— WHAT TO PRODUCE —
From the data below, copy exactly the lines that lie between the one holding "X-850000Y20149000D03*" and the one holding "X-1600000Y17549000D03*", including both, and nothing more.

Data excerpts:

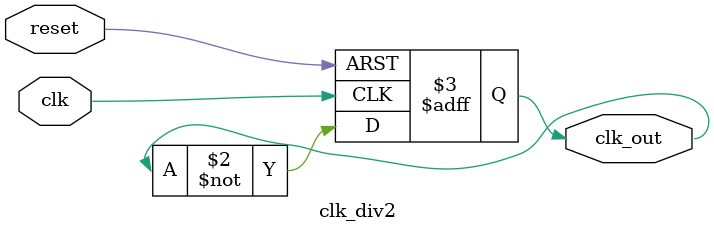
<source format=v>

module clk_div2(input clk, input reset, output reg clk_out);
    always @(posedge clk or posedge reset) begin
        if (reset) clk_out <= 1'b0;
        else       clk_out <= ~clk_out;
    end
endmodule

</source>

* * *

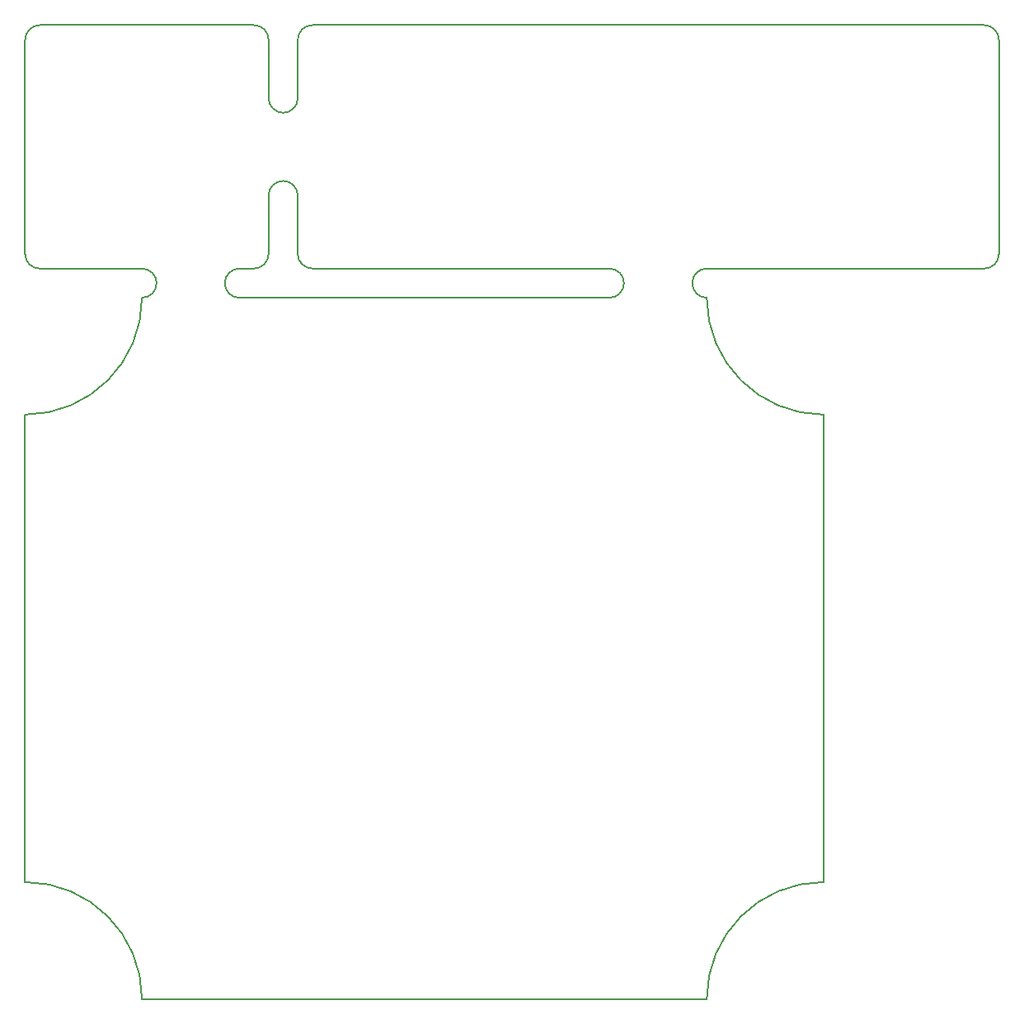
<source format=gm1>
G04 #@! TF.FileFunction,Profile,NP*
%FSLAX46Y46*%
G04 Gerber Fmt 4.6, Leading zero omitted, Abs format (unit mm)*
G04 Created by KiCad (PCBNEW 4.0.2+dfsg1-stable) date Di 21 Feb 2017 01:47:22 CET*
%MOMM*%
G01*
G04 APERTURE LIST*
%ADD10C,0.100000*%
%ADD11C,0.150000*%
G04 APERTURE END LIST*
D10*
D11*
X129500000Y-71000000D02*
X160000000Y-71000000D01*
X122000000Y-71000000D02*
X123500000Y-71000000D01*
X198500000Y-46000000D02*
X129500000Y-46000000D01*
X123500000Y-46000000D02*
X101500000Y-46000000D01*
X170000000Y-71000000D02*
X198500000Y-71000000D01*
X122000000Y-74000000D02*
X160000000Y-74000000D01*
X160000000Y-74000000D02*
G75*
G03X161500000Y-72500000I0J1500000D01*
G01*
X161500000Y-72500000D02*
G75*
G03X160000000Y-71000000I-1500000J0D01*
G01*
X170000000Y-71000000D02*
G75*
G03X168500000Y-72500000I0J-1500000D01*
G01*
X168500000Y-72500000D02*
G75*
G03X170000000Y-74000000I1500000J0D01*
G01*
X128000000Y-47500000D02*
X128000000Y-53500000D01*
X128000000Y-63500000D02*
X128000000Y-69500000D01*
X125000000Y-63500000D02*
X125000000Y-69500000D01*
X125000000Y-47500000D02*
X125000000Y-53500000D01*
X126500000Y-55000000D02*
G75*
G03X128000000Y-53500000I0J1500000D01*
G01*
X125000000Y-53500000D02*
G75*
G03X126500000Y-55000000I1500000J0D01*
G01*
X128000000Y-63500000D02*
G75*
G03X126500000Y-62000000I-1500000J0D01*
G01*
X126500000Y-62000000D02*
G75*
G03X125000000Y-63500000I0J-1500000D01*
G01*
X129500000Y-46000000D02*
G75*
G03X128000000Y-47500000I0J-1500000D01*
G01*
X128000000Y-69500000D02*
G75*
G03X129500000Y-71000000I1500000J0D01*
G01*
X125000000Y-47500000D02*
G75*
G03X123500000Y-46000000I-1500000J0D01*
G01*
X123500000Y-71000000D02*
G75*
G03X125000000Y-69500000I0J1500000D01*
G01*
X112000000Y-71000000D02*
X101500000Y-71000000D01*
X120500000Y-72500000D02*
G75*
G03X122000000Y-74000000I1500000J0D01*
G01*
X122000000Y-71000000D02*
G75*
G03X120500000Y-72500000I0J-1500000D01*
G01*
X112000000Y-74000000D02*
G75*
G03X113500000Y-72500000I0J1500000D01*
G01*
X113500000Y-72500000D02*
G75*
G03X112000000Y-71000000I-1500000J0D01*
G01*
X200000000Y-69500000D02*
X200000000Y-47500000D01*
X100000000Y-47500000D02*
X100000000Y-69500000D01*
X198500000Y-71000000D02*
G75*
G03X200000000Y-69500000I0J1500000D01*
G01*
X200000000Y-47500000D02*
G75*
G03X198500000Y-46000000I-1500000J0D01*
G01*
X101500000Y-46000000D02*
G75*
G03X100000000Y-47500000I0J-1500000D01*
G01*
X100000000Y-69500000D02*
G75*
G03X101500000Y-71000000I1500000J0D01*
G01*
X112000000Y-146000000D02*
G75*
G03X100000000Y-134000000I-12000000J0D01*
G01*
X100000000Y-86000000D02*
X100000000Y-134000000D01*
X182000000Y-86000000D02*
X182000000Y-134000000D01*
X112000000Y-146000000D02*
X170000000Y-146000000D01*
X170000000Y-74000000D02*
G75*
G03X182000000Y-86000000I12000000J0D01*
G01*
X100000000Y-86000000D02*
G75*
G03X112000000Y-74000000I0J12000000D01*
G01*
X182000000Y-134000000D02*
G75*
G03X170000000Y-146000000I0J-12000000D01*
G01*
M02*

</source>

* * *

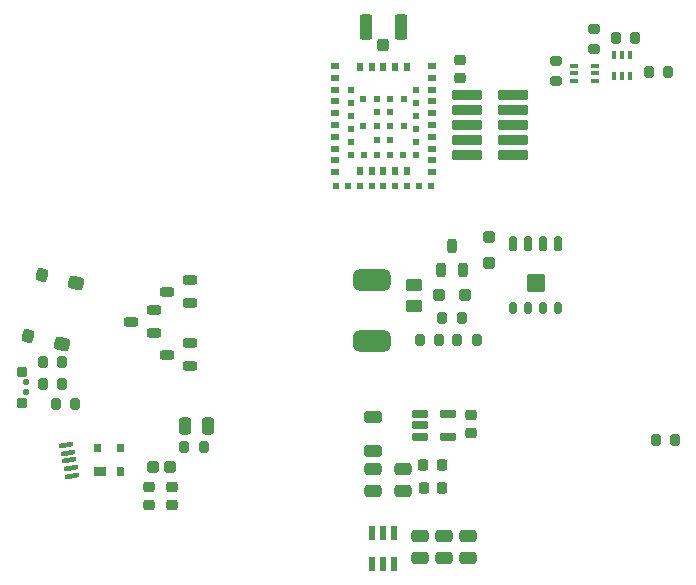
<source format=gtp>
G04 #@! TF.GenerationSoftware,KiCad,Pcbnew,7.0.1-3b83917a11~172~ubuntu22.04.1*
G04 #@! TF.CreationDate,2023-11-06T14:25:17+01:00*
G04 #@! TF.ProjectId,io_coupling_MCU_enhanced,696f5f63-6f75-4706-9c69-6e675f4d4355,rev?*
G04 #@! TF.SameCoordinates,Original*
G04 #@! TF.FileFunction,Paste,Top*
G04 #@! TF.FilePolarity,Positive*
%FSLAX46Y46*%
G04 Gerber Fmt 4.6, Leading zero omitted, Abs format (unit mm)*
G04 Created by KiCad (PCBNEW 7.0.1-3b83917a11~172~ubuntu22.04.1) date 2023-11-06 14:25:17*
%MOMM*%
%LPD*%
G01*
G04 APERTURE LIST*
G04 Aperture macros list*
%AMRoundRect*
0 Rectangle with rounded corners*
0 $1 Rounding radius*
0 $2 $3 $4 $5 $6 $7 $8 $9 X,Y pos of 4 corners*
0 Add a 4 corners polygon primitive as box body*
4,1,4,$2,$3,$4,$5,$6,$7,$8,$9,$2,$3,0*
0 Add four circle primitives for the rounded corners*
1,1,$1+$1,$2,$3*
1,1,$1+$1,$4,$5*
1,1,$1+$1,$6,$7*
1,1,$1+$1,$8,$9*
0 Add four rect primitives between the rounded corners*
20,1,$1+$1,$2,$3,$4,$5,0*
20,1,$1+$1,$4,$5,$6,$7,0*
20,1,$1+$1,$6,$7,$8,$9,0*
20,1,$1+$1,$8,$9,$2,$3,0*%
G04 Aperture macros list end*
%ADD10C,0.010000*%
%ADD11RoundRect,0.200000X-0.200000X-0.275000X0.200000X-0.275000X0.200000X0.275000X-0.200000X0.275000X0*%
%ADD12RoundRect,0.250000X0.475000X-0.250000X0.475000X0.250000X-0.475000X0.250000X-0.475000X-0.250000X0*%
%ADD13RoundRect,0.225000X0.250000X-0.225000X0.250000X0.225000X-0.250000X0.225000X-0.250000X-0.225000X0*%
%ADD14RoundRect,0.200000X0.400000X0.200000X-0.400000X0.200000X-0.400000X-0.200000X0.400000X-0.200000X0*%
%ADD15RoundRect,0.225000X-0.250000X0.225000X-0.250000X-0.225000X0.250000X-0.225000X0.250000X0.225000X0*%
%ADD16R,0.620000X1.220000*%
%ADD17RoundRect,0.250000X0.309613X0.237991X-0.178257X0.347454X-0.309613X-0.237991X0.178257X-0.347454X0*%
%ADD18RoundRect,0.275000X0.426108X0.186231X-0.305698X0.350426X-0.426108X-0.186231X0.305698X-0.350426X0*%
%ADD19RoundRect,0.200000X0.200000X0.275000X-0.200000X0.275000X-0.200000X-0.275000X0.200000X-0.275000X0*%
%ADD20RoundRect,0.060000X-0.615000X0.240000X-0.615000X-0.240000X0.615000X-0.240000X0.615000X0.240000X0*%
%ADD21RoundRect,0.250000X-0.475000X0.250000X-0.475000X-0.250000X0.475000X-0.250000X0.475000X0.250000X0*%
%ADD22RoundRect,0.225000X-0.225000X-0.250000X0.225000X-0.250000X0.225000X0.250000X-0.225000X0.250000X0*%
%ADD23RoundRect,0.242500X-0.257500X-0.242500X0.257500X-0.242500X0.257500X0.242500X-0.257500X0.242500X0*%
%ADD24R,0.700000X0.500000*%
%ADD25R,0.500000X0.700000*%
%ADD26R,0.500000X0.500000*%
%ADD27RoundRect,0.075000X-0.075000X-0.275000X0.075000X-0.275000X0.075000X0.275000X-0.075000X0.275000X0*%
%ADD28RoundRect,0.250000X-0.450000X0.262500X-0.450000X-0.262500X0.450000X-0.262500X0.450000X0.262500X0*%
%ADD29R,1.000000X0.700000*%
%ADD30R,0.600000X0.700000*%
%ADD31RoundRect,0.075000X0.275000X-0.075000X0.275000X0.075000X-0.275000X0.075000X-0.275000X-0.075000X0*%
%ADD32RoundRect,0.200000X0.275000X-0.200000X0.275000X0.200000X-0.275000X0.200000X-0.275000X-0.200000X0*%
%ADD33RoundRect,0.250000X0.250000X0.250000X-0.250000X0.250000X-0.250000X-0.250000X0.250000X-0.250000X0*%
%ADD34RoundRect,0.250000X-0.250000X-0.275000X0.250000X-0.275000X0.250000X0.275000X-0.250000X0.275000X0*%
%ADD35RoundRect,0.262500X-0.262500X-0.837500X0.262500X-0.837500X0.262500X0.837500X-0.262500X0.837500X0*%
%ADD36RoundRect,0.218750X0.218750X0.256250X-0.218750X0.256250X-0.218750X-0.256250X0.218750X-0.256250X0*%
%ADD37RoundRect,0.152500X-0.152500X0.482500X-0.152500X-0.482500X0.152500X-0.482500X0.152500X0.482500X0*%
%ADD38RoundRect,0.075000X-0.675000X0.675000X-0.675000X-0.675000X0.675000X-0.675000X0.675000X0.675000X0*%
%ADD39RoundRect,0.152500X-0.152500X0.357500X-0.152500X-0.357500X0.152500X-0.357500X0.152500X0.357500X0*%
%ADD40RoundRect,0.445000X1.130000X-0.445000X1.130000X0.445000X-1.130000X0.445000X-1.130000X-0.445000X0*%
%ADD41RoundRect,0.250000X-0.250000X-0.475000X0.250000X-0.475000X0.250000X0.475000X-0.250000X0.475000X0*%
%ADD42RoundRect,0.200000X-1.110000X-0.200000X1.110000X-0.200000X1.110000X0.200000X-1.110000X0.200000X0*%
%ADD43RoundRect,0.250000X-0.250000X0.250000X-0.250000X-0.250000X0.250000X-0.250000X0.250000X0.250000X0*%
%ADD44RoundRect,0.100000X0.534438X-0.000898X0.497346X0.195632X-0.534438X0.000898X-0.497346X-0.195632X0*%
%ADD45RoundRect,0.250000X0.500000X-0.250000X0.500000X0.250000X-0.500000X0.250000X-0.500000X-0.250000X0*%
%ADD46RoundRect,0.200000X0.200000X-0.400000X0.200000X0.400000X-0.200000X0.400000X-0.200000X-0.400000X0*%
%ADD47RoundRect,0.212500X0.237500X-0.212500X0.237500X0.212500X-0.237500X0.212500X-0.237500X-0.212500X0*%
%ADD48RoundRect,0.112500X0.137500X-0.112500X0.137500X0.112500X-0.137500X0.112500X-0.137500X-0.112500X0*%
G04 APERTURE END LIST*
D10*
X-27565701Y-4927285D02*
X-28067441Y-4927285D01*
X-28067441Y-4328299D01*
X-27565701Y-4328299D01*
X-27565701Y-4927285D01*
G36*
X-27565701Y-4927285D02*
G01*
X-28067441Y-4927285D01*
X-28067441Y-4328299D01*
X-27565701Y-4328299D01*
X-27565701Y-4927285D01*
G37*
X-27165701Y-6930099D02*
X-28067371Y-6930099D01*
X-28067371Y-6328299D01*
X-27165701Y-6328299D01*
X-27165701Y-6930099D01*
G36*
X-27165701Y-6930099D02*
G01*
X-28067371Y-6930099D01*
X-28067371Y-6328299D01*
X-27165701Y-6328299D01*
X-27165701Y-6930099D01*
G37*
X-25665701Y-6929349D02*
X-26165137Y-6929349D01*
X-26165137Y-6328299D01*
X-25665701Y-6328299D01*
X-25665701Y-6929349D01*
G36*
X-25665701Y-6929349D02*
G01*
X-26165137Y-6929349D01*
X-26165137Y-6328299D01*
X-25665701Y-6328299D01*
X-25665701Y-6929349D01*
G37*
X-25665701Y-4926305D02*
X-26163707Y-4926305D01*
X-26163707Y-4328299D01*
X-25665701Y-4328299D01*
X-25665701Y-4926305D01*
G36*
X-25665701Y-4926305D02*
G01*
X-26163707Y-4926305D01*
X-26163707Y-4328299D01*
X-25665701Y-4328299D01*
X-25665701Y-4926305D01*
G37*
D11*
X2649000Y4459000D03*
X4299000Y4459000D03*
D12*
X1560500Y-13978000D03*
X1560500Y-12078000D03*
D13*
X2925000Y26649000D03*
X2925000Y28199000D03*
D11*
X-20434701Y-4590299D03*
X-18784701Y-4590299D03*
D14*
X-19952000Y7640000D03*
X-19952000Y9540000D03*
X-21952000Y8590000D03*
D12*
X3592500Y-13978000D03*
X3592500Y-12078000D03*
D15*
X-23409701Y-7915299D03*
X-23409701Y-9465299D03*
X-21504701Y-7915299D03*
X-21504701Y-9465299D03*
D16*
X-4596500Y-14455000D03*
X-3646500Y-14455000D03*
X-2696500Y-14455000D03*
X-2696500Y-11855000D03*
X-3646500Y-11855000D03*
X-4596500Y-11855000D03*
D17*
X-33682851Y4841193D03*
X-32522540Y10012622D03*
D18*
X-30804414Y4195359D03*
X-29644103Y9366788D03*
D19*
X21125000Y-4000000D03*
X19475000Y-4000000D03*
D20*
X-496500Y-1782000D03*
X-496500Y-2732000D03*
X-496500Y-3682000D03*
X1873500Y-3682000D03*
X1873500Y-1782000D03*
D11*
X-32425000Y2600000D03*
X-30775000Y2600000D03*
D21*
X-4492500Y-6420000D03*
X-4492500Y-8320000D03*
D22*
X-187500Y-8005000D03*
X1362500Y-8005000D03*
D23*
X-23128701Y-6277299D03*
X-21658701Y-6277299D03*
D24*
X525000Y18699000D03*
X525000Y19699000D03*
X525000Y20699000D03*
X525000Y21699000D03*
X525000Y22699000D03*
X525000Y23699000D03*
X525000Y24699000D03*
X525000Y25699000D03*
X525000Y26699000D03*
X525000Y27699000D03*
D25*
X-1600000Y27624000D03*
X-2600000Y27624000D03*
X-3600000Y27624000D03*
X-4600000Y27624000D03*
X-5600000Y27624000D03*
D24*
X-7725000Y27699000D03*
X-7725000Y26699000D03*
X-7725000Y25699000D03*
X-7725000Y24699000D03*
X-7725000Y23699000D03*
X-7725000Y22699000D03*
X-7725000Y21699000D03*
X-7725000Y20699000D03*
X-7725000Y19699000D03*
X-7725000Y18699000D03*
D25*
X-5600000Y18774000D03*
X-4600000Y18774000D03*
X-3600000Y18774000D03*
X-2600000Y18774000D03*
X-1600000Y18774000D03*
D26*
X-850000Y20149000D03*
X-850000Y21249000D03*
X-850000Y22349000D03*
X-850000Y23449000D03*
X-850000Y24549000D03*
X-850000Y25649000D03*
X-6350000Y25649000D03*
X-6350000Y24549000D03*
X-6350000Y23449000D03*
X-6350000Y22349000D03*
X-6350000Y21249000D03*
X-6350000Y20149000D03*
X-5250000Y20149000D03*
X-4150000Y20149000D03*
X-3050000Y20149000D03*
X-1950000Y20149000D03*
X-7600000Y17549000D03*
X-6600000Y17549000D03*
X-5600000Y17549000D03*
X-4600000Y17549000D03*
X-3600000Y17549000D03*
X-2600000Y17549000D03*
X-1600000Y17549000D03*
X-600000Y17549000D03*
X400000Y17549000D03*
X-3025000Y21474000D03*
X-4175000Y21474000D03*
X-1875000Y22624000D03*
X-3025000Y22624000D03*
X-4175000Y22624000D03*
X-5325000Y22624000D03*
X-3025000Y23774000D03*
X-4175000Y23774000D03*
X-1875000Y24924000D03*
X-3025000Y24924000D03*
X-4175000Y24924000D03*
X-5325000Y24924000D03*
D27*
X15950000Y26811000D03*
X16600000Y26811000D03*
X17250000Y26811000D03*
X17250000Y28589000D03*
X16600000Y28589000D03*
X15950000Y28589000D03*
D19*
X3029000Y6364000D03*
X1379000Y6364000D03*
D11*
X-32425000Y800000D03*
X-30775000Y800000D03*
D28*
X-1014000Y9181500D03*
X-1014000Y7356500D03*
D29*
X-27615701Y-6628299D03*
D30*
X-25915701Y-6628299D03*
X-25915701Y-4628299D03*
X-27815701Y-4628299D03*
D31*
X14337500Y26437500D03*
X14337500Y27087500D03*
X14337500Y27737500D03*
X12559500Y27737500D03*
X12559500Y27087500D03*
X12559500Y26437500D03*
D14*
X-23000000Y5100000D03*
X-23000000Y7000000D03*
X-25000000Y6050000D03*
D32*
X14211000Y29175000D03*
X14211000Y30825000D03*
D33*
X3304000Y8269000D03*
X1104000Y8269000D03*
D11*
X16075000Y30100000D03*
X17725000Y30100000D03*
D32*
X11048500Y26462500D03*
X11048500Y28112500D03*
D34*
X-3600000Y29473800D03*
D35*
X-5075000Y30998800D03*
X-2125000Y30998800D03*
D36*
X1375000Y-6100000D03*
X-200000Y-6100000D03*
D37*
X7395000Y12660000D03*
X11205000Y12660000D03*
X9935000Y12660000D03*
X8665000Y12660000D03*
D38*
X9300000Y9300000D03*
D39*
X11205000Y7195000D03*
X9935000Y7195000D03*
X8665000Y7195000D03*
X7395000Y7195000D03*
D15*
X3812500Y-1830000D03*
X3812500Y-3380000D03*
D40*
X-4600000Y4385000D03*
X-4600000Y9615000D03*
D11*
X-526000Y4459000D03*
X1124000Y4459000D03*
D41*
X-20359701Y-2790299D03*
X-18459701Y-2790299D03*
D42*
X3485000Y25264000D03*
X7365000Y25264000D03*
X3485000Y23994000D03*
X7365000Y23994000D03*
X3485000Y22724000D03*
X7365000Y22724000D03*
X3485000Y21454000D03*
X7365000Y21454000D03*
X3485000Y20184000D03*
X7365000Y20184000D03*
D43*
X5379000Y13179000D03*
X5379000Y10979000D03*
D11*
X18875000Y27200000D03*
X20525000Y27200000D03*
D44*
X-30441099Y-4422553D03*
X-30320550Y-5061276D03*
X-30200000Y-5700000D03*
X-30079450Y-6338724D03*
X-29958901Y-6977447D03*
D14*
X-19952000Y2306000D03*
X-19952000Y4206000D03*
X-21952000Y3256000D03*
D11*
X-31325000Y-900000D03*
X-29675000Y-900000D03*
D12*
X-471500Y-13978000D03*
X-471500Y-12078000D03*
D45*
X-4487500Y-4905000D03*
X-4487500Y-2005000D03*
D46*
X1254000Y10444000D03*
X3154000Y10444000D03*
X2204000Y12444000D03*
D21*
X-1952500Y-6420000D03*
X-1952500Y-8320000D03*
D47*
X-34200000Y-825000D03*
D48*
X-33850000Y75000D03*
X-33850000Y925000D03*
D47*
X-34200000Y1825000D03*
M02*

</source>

— EXERCISE RESULT —
X-850000Y20149000D03*
X-850000Y21249000D03*
X-850000Y22349000D03*
X-850000Y23449000D03*
X-850000Y24549000D03*
X-850000Y25649000D03*
X-6350000Y25649000D03*
X-6350000Y24549000D03*
X-6350000Y23449000D03*
X-6350000Y22349000D03*
X-6350000Y21249000D03*
X-6350000Y20149000D03*
X-5250000Y20149000D03*
X-4150000Y20149000D03*
X-3050000Y20149000D03*
X-1950000Y20149000D03*
X-7600000Y17549000D03*
X-6600000Y17549000D03*
X-5600000Y17549000D03*
X-4600000Y17549000D03*
X-3600000Y17549000D03*
X-2600000Y17549000D03*
X-1600000Y17549000D03*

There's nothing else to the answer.